Task to carry out >>
Resume the text on Adam Lambert's song "Time for Miracles", starting after its last sentence.

Source text >>
"Time for Miracles" is a power ballad by Adam Lambert. It was released on October 16, 2009, via Amazon.com. Although the song was his first release since American Idol, it was not his official debut single, which was the title track to his debut studio album, For Your Entertainment. The song is featured as the ending theme in the 2009 disaster film 2012 and is included on the film's soundtrack. A full version of the song was released on October 17, 2009, via YouTube and on October 20, 2009, via digital download. The song was written by Alain Johannes and his partner Natasha Shneider, who were known for contributing to several Queens of the Stone Age albums. Shneider died of cancer in 2008.

Reception
Before "Time for Miracles" was released to the public, it had already garnered positive reviews.

Brian May of Queen was able to listen to the full track and praised the song as "truly sensational" and complimented Lambert's vocals, stating, "Adam's voice reaches out with sensitivity, depth, maturity, and awesome range and power that will make jaws drop all around the world."

Having heard only the preview of the track, Entertainment Weekly'''s Michael Slezak stated that the song "sounds like it has the potential to be a power-ballad smash".

Records shown >>
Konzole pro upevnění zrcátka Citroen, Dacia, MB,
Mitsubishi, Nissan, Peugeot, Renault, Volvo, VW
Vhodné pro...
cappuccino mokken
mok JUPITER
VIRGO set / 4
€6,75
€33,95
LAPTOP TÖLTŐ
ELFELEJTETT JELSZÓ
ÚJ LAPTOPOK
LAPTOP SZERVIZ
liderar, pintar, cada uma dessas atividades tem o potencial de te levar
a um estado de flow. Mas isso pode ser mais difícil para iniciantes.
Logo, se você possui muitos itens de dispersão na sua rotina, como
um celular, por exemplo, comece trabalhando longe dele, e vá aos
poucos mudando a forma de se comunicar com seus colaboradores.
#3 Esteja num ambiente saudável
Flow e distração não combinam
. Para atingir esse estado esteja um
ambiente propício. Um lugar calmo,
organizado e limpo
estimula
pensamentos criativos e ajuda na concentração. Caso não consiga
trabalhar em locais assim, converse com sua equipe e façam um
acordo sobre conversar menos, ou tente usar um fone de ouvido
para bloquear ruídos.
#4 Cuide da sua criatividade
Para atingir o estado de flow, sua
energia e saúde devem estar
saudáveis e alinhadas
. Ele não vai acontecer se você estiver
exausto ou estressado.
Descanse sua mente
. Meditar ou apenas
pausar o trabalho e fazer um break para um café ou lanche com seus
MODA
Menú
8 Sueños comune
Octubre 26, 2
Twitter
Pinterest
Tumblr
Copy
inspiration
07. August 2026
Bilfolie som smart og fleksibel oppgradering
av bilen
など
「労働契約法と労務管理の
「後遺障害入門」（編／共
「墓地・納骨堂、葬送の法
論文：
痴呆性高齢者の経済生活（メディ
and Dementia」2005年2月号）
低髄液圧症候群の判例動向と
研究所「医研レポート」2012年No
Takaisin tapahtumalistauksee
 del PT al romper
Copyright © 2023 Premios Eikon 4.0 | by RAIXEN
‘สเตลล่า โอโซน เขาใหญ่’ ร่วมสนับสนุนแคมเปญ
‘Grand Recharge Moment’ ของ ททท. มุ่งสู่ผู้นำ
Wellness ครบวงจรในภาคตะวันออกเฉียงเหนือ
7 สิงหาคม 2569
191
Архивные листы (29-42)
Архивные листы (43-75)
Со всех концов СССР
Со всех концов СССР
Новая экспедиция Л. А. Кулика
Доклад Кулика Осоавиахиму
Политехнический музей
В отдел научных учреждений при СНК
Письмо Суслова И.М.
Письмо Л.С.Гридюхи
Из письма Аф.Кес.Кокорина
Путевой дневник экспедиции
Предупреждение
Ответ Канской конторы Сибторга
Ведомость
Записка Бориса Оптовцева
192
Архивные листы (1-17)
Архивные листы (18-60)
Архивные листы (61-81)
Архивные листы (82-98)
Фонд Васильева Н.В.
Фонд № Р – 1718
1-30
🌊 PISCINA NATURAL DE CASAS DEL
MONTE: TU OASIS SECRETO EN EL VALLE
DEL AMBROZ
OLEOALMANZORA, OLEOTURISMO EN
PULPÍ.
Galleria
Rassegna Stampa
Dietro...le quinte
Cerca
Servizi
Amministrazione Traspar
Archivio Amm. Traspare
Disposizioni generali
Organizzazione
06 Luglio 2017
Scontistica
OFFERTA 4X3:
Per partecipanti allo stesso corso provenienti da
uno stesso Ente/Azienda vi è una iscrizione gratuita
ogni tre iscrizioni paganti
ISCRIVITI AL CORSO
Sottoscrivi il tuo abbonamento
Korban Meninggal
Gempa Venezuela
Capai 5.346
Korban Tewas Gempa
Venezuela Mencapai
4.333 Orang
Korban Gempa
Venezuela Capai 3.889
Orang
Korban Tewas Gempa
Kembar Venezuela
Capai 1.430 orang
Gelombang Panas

Response area >>
Music video
The official music video was released on October 21, 2009, through Myspace. The video portrays Lambert walking placidly through a disaster scene, like those portrayed in 2012''. Footage from the film and the clips of Adam singing are edited together.

Another music video, popularized on YouTube does not show Lambert at all, but rather a disaster sequence showing the lead characters of the film attempting to escape the destruction of Los Angeles, California.

In the movie, a slightly different version of the song is played during the closing credits.

Chart performance
On the chart week ending November 7, 2009, "Time for Miracles" debuted at number 50 on the Billboard Hot 100. In the United States, the song has sold 124,000 legal digital downloads.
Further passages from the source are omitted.